To be blunt, I’d take it more seriously if there was more original and substantive efforts being made (e.g., how about a hybrid ski bus from Boston to Craftsbury versus the “I’ve seen it a million places before” energy efficient light bulbs) and if the sponsors’ daughter wasn’t getting (tax-free) funding for after-college training, and the sponsors’ (private, for-profit) company’s new ski product didn’t feature so prominently in the text and pictures.
Jon44
August 11, 2009 at 6:23 pm
P.s., another thought regarding focusing on what you can control–one transcontinental flight equals a year’s worth of leaving lights on / composting, etc. So, to the extent that they’re providing an example, they’re providing a negative example: “we’ll do what we can, so long as it doesn’t involve any real sacrifice.”

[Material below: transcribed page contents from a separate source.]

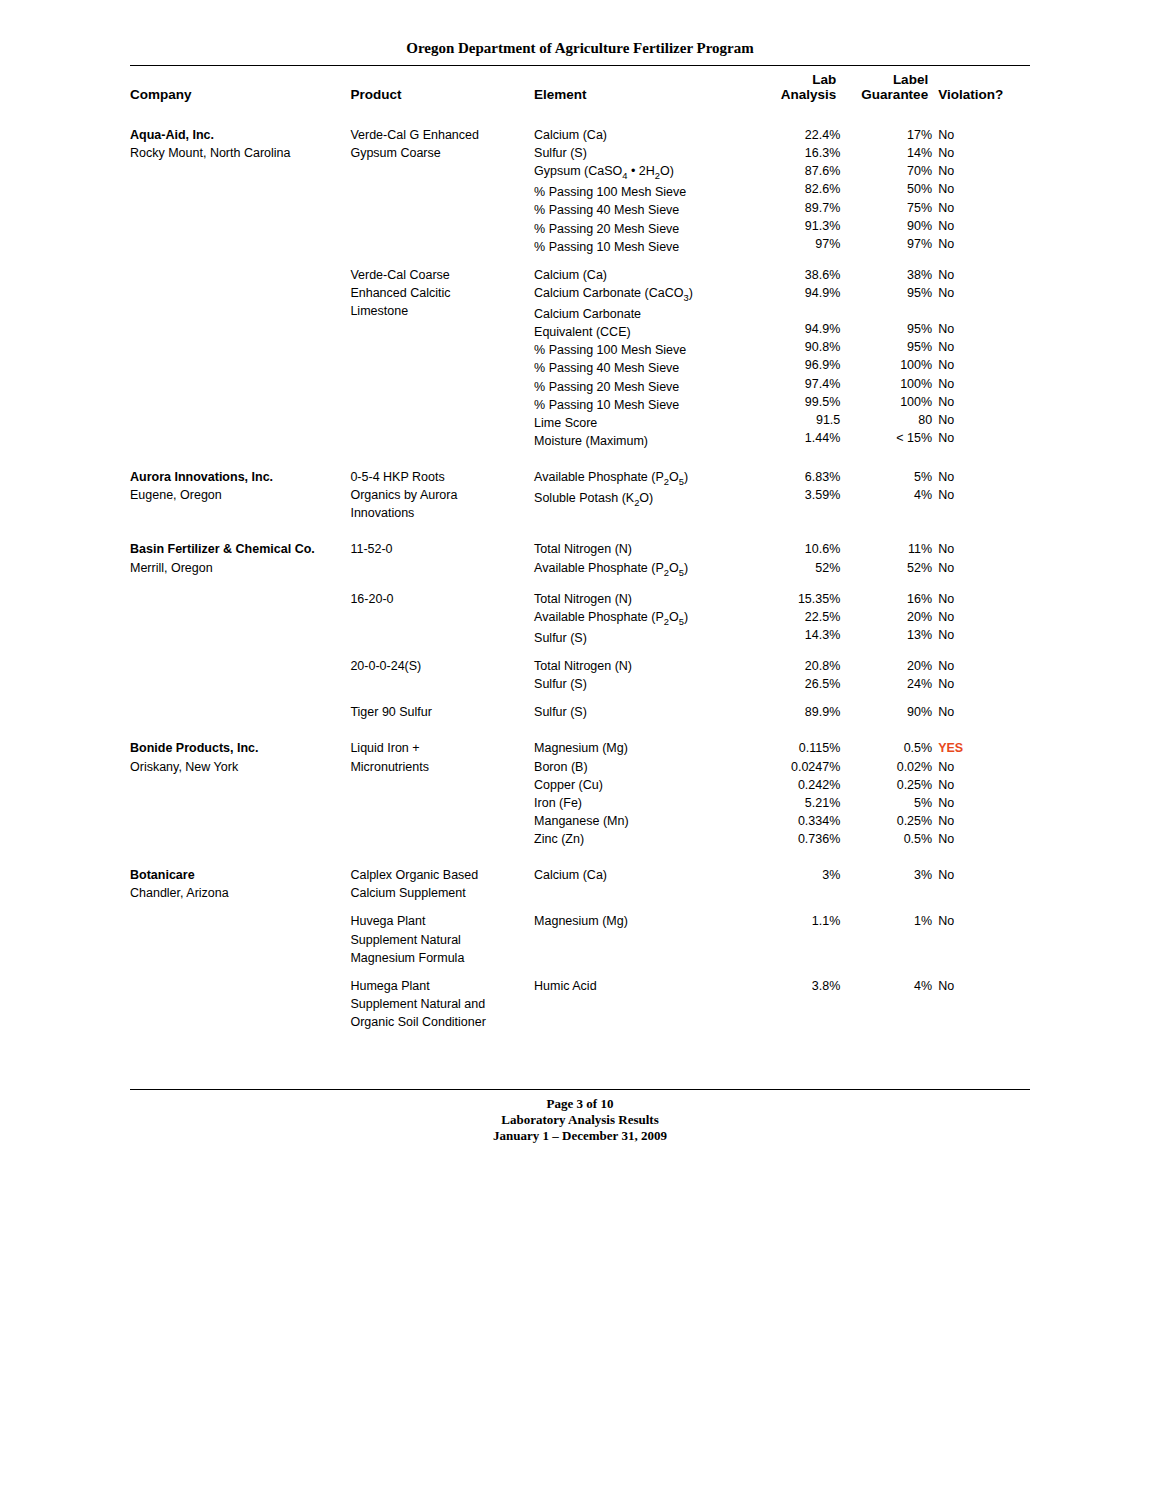Oregon Department of Agriculture Fertilizer Program
| Company | Product | Element | Lab Analysis | Label Guarantee | Violation? |
| --- | --- | --- | --- | --- | --- |
| Aqua-Aid, Inc. Rocky Mount, North Carolina | Verde-Cal G Enhanced Gypsum Coarse | Calcium (Ca) Sulfur (S) Gypsum (CaSO 4 • 2H 2 O) % Passing 100 Mesh Sieve % Passing 40 Mesh Sieve % Passing 20 Mesh Sieve % Passing 10 Mesh Sieve | 22.4% 16.3% 87.6% 82.6% 89.7% 91.3% 97% | 17% 14% 70% 50% 75% 90% 97% | No No No No No No No |
| | Verde-Cal Coarse Enhanced Calcitic Limestone | Calcium (Ca) Calcium Carbonate (CaCO 3 ) Calcium Carbonate Equivalent (CCE) % Passing 100 Mesh Sieve % Passing 40 Mesh Sieve % Passing 20 Mesh Sieve % Passing 10 Mesh Sieve Lime Score Moisture (Maximum) | 38.6% 94.9% 94.9% 90.8% 96.9% 97.4% 99.5% 91.5 1.44% | 38% 95% 95% 95% 100% 100% 100% 80 < 15% | No No No No No No No No No |
| Aurora Innovations, Inc. Eugene, Oregon | 0-5-4 HKP Roots Organics by Aurora Innovations | Available Phosphate (P 2 O 5 ) Soluble Potash (K 2 O) | 6.83% 3.59% | 5% 4% | No No |
| Basin Fertilizer & Chemical Co. Merrill, Oregon | 11-52-0 | Total Nitrogen (N) Available Phosphate (P 2 O 5 ) | 10.6% 52% | 11% 52% | No No |
| | 16-20-0 | Total Nitrogen (N) Available Phosphate (P 2 O 5 ) Sulfur (S) | 15.35% 22.5% 14.3% | 16% 20% 13% | No No No |
| | 20-0-0-24(S) | Total Nitrogen (N) Sulfur (S) | 20.8% 26.5% | 20% 24% | No No |
| | Tiger 90 Sulfur | Sulfur (S) | 89.9% | 90% | No |
| Bonide Products, Inc. Oriskany, New York | Liquid Iron + Micronutrients | Magnesium (Mg) Boron (B) Copper (Cu) Iron (Fe) Manganese (Mn) Zinc (Zn) | 0.115% 0.0247% 0.242% 5.21% 0.334% 0.736% | 0.5% 0.02% 0.25% 5% 0.25% 0.5% | YES No No No No No |
| Botanicare Chandler, Arizona | Calplex Organic Based Calcium Supplement | Calcium (Ca) | 3% | 3% | No |
| | Huvega Plant Supplement Natural Magnesium Formula | Magnesium (Mg) | 1.1% | 1% | No |
| | Humega Plant Supplement Natural and Organic Soil Conditioner | Humic Acid | 3.8% | 4% | No |
Page 3 of 10
Laboratory Analysis Results
January 1 – December 31, 2009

(And not to be too harsh on the Dreissigacker’s (I do think they mean well)–but isn’t ethical rule number one of any non-profit foundation, you don’t award grants to family members?)
Anna Schulz
August 13, 2009 at 7:49 pm
And to be blunt in response, Jon44, your own criticisms might be more taken more seriously if Hannah Dreissigacker (family member or not) were not clearly one of the most qualified members of the Craftsbury Green Racing Project, both in terms of her skiing results and background in environmental engineering.
caldxski
August 13, 2009 at 7:55 pm
Well, I’ve written some stuff for this website and it usually draws a large response. I have always been struck by the number of armchair coaches who seem to have opinions on various matters, but as far as I can tell, have never been out there in the trenches.

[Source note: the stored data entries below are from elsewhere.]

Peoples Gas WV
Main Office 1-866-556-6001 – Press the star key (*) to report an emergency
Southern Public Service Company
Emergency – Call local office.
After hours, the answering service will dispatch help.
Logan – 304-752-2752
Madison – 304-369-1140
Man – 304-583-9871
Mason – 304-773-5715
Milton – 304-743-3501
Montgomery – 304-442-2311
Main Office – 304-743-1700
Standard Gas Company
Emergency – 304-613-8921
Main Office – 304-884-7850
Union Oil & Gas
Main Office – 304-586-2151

I had the same reaction when I read the comments from a person who goes under the title of “Jon.” He seems to have a lot of criticisms and so by writing this I’m asking him to
step forward and tell us all what he has done in the way of coaching athletes, or preserving the environment, or anything for that matter, which will stand up to the efforts that are being made by Judy Geer amd Dick Driessgacker. And so their daughter is joining this well-conceived effort and maybe she shouldn’t because of the tax laws? What’s going on here? Hasn’t Jon got anything better to do?

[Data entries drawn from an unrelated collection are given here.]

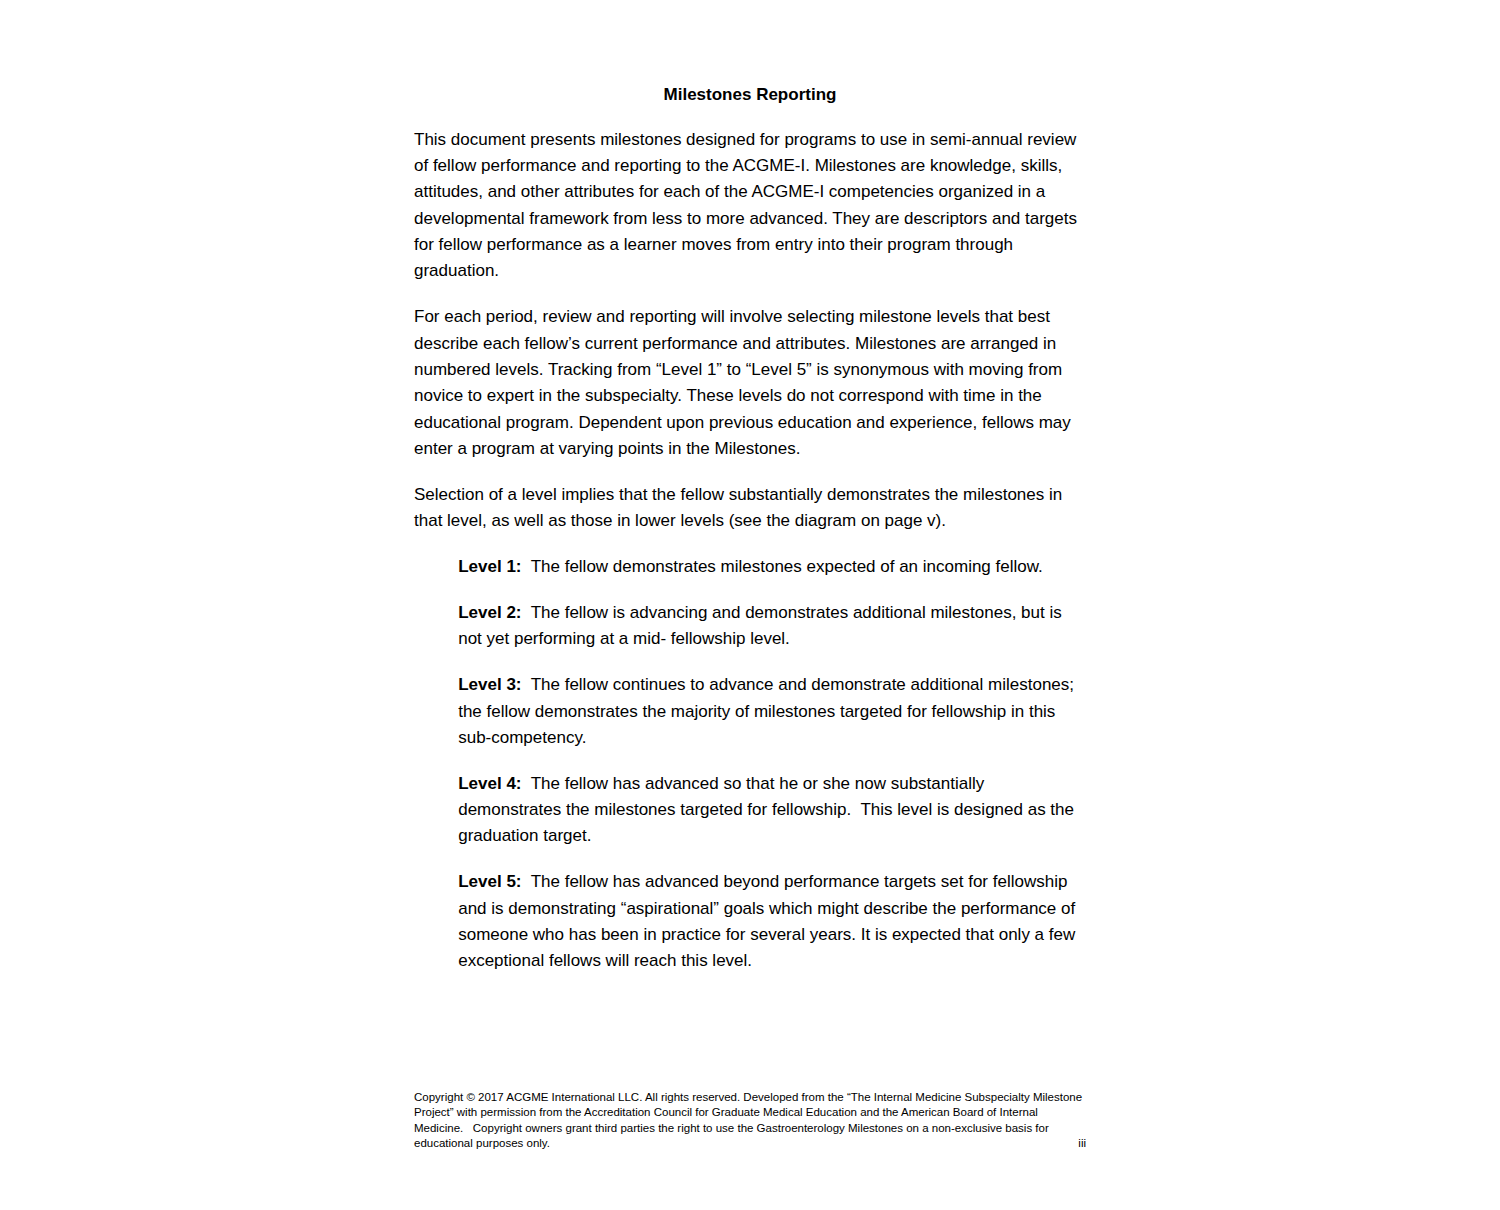Milestones Reporting
This document presents milestones designed for programs to use in semi-annual review of fellow performance and reporting to the ACGME-I. Milestones are knowledge, skills, attitudes, and other attributes for each of the ACGME-I competencies organized in a developmental framework from less to more advanced. They are descriptors and targets for fellow performance as a learner moves from entry into their program through graduation.
For each period, review and reporting will involve selecting milestone levels that best describe each fellow’s current performance and attributes. Milestones are arranged in numbered levels. Tracking from “Level 1” to “Level 5” is synonymous with moving from novice to expert in the subspecialty. These levels do not correspond with time in the educational program. Dependent upon previous education and experience, fellows may enter a program at varying points in the Milestones.
Selection of a level implies that the fellow substantially demonstrates the milestones in that level, as well as those in lower levels (see the diagram on page v).
Level 1: The fellow demonstrates milestones expected of an incoming fellow.
Level 2: The fellow is advancing and demonstrates additional milestones, but is not yet performing at a mid- fellowship level.
Level 3: The fellow continues to advance and demonstrate additional milestones; the fellow demonstrates the majority of milestones targeted for fellowship in this sub-competency.
Level 4: The fellow has advanced so that he or she now substantially demonstrates the milestones targeted for fellowship. This level is designed as the graduation target.
Level 5: The fellow has advanced beyond performance targets set for fellowship and is demonstrating “aspirational” goals which might describe the performance of someone who has been in practice for several years. It is expected that only a few exceptional fellows will reach this level.
Copyright © 2017 ACGME International LLC. All rights reserved. Developed from the “The Internal Medicine Subspecialty Milestone Project” with permission from the Accreditation Council for Graduate Medical Education and the American Board of Internal Medicine. Copyright owners grant third parties the right to use the Gastroenterology Milestones on a non-exclusive basis for educational purposes only. iii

Jon, you tell me, and the rest of the folks out there. What have you done lately? Tell us what you are doing to cut down the carbon footprint and all that stuff. Tell us how you would manage a sports team that strives to make an impact in world competition.
Hannah Dreissigacker
August 13, 2009 at 8:46 pm
For both ethical and legal reasons, I am not and never have been funded through the foundation like the rest of the CGRP team. I am a member of the team in every other way, and I’m grateful to be able to train with such great teammates and coaching, while at the same time doing meaningful, positive work.
I’m hoping that as a team we can help to bring about more conversation like this within the skiing community about the negative and positive environmental effects of our sport. That is one of our goals!
Harv-cat
September 4, 2009 at 1:07 pm
I think Jonn44 might have taken a bit harsh response to this but he is right that this is straight up “greenwashing”. Maybe the CGRP can chop wood all fall to promote biomass use instead of using natural gas for heating, can probably put that in the training log as well.